Top of Data listing
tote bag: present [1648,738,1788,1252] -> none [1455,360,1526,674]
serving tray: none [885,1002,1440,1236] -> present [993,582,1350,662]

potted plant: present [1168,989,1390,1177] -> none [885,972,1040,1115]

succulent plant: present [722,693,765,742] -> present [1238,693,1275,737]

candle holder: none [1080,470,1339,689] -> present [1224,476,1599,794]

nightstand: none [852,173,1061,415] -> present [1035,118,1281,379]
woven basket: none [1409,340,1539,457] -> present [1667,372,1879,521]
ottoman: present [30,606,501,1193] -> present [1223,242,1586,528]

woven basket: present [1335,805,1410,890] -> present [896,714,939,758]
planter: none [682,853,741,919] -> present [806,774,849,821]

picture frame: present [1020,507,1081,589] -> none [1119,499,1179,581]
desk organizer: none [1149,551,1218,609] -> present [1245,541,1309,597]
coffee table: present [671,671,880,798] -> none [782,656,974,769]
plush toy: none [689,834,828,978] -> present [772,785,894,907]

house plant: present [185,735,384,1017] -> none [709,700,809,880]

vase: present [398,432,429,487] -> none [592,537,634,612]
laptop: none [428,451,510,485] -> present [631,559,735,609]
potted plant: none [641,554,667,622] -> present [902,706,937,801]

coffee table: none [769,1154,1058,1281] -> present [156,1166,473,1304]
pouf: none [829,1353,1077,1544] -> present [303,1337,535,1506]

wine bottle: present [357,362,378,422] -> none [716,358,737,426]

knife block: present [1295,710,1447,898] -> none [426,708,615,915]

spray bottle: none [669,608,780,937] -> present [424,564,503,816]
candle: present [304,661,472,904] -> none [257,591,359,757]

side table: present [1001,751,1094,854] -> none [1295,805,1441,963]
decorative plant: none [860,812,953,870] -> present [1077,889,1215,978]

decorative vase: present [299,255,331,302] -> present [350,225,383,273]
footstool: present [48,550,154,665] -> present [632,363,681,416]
Bottom of Data listing
Task requirements
Every line above that holds the string "woven" should be returned.

Written answer
woven basket: none [1409,340,1539,457] -> present [1667,372,1879,521]
woven basket: present [1335,805,1410,890] -> present [896,714,939,758]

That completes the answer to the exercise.